**The problem**
Pick out each line in the listing below that contains the string "György" and copy those lines. Case counts, so capital and small letters must match.

**Supplied material**
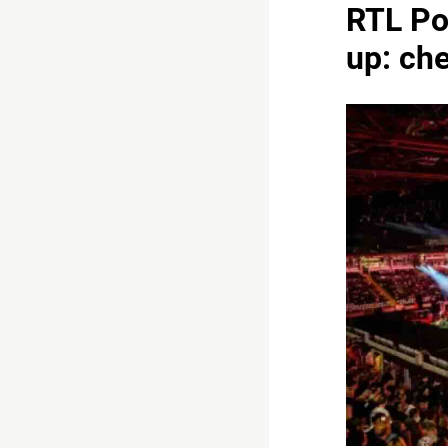
RTL Pow
up: che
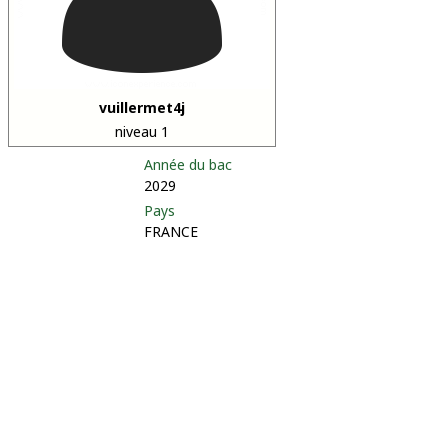
vuillermet4j
niveau 1
Année du bac
2029
Pays
FRANCE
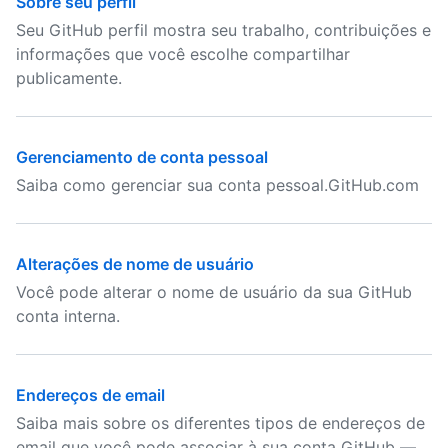
Sobre seu perfil
Seu GitHub perfil mostra seu trabalho, contribuições e
informações que você escolhe compartilhar
publicamente.
Gerenciamento de conta pessoal
Saiba como gerenciar sua conta pessoal.GitHub.com
Alterações de nome de usuário
Você pode alterar o nome de usuário da sua GitHub
conta interna.
Endereços de email
Saiba mais sobre os diferentes tipos de endereços de
email que você pode associar à sua conta GitHub —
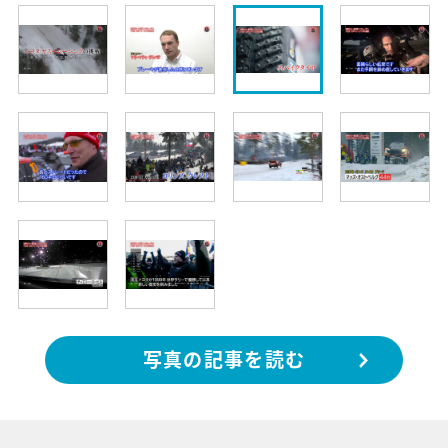
写真の記事を読む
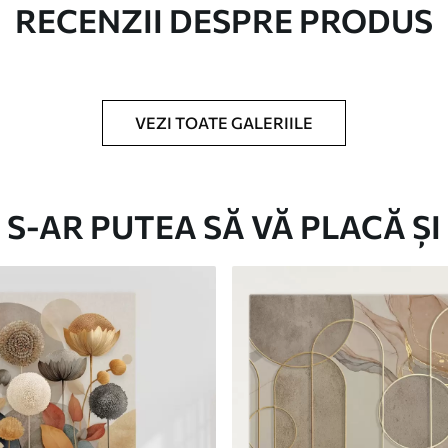
RECENZII DESPRE PRODUS
c.
VEZI TOATE GALERIILE
Eco-Premium
S-AR PUTEA SĂ VĂ PLACĂ ȘI
De La
124
.99
lei
✓
Culori vii și intense
✓
re
Rezistent la decolorare
✓
doră
Cerneală sigură și inodoră
✓
Suprafață tip pânză
✓
Material ecologic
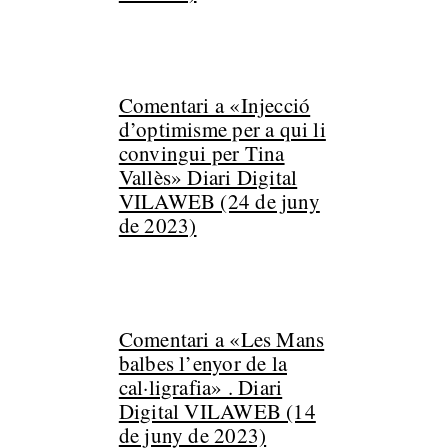
Comentari a «Injecció
d’optimisme per a qui li
convingui per Tina
Vallès» Diari Digital
VILAWEB (24 de juny
de 2023)
Comentari a «Les Mans
balbes l’enyor de la
cal·ligrafia» . Diari
Digital VILAWEB (14
de juny de 2023)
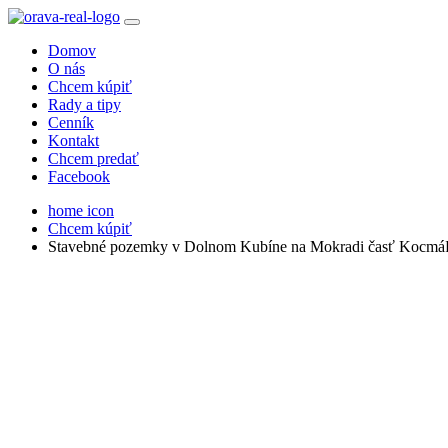
Domov
O nás
Chcem kúpiť
Rady a tipy
Cenník
Kontakt
Chcem predať
Facebook
home icon
Chcem kúpiť
Stavebné pozemky v Dolnom Kubíne na Mokradi časť Kocmá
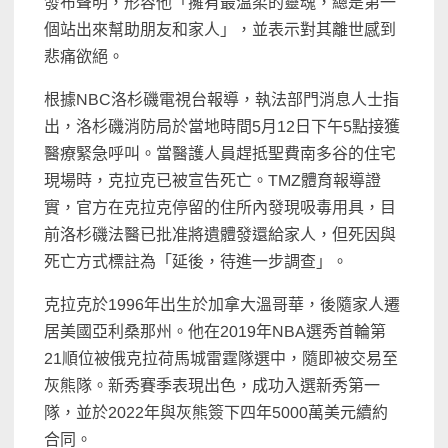
發布聲明，形容他「擁有最溫柔的靈魂，總是第一
個站出來幫助朋友和家人」，並表示對其離世感到
悲痛欲絕。
根據NBC洛杉磯電視台報導，執法部門消息人士指
出，洛杉磯消防局於當地時間5月12日下午5點接獲
醫療緊急呼叫。當醫護人員趕抵聖費南多谷的住宅
現場時，克拉克已被宣告死亡。TMZ體育報導證
實，官方在克拉克停留的住所內發現吸毒用具，目
前洛杉磯法醫已批准將遺體發還給家人，但死因與
死亡方式標註為「延後，待進一步調查」。
克拉克於1996年出生於加拿大溫哥華，後隨家人遷
居美國亞利桑那州。他在2019年NBA選秀首輪第
21順位被俄克拉荷馬城雷霆隊選中，隨即被交易至
灰熊隊。新秀賽季表現出色，成功入選新秀第一
隊，並於2022年與灰熊簽下四年5000萬美元續約
合同。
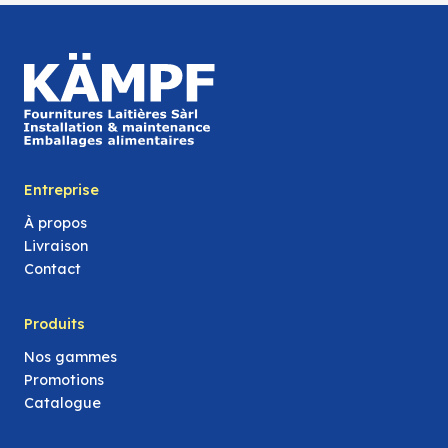
Entreprise
À propos
Livraison
Contact
Produits
Nos gammes
Promotions
Catalogue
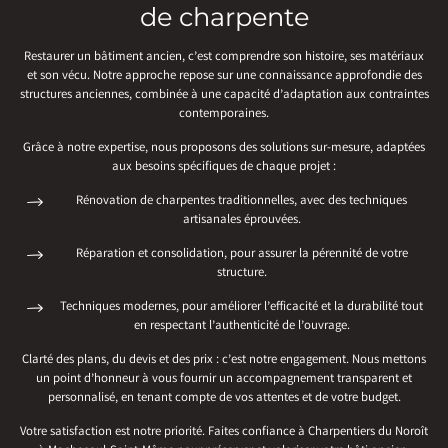
de charpente
Restaurer un bâtiment ancien, c’est comprendre son histoire, ses matériaux
et son vécu. Notre approche repose sur une connaissance approfondie des
structures anciennes, combinée à une capacité d’adaptation aux contraintes
contemporaines.
Grâce à notre expertise, nous proposons des solutions sur-mesure, adaptées
aux besoins spécifiques de chaque projet :
Rénovation de charpentes traditionnelles, avec des techniques
artisanales éprouvées.
Réparation et consolidation, pour assurer la pérennité de votre
structure.
Techniques modernes, pour améliorer l’efficacité et la durabilité tout
en respectant l’authenticité de l’ouvrage.
Clarté des plans, du devis et des prix : c’est notre engagement. Nous mettons
un point d’honneur à vous fournir un accompagnement transparent et
personnalisé, en tenant compte de vos attentes et de votre budget.
Votre satisfaction est notre priorité. Faites confiance à Charpentiers du Noroît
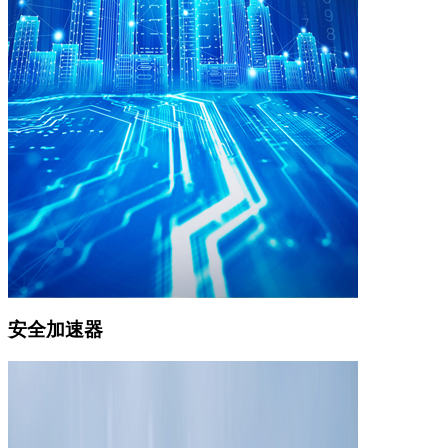
安全加速器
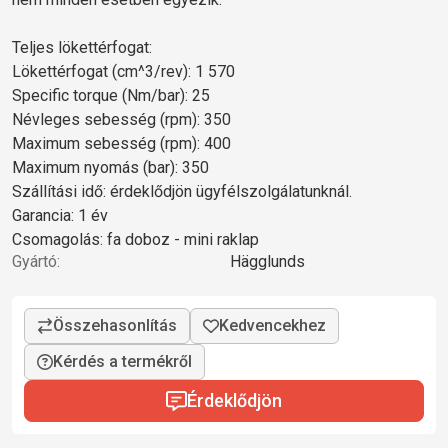
Teljes lökettérfogat:
Lökettérfogat (cm^3/rev): 1 570
Specific torque (Nm/bar): 25
Névleges sebesség (rpm): 350
Maximum sebesség (rpm): 400
Maximum nyomás (bar): 350
Szállítási idő: érdeklődjön ügyfélszolgálatunknál.
Garancia: 1 év
Csomagolás: fa doboz - mini raklap
Gyártó:
Hägglunds
Kérdés a termékről
Érdeklődjön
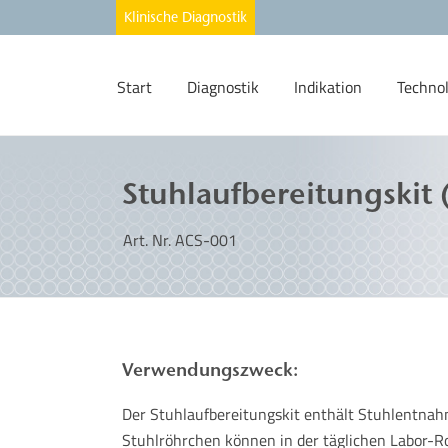
Start
Diagnostik
Indikation
Techno
Stuhlaufbereitungskit
Art. Nr. ACS-001
Verwendungszweck:
Der Stuhlaufbereitungskit enthält Stuhlentnahme
Stuhlröhrchen können in der täglichen Labor-R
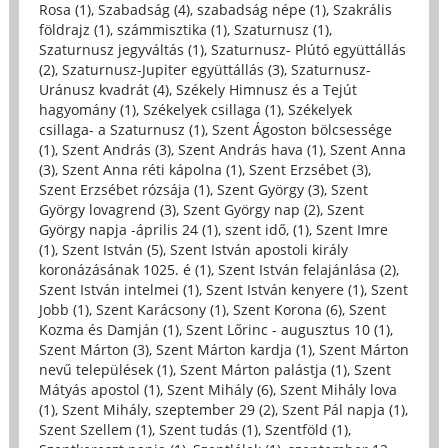
Rosa (1)
,
Szabadság (4)
,
szabadság népe (1)
,
Szakrális
földrajz (1)
,
számmisztika (1)
,
Szaturnusz (1)
,
Szaturnusz jegyváltás (1)
,
Szaturnusz- Plútó együttállás
(2)
,
Szaturnusz-Jupiter együttállás (3)
,
Szaturnusz-
Uránusz kvadrát (4)
,
Székely Himnusz és a Tejút
hagyomány (1)
,
Székelyek csillaga (1)
,
Székelyek
csillaga- a Szaturnusz (1)
,
Szent Ágoston bölcsessége
(1)
,
Szent András (3)
,
Szent András hava (1)
,
Szent Anna
(3)
,
Szent Anna réti kápolna (1)
,
Szent Erzsébet (3)
,
Szent Erzsébet rózsája (1)
,
Szent György (3)
,
Szent
György lovagrend (3)
,
Szent György nap (2)
,
Szent
György napja -április 24 (1)
,
szent idő, (1)
,
Szent Imre
(1)
,
Szent István (5)
,
Szent István apostoli király
koronázásának 1025. é (1)
,
Szent István felajánlása (2)
,
Szent István intelmei (1)
,
Szent István kenyere (1)
,
Szent
Jobb (1)
,
Szent Karácsony (1)
,
Szent Korona (6)
,
Szent
Kozma és Damján (1)
,
Szent Lőrinc - augusztus 10 (1)
,
Szent Márton (3)
,
Szent Márton kardja (1)
,
Szent Márton
nevű települések (1)
,
Szent Márton palástja (1)
,
Szent
Mátyás apostol (1)
,
Szent Mihály (6)
,
Szent Mihály lova
(1)
,
Szent Mihály, szeptember 29 (2)
,
Szent Pál napja (1)
,
Szent Szellem (1)
,
Szent tudás (1)
,
Szentföld (1)
,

**Written answer**
Szent György (3)
György lovagrend (3)
Szent György nap (2)
György napja -április 24 (1)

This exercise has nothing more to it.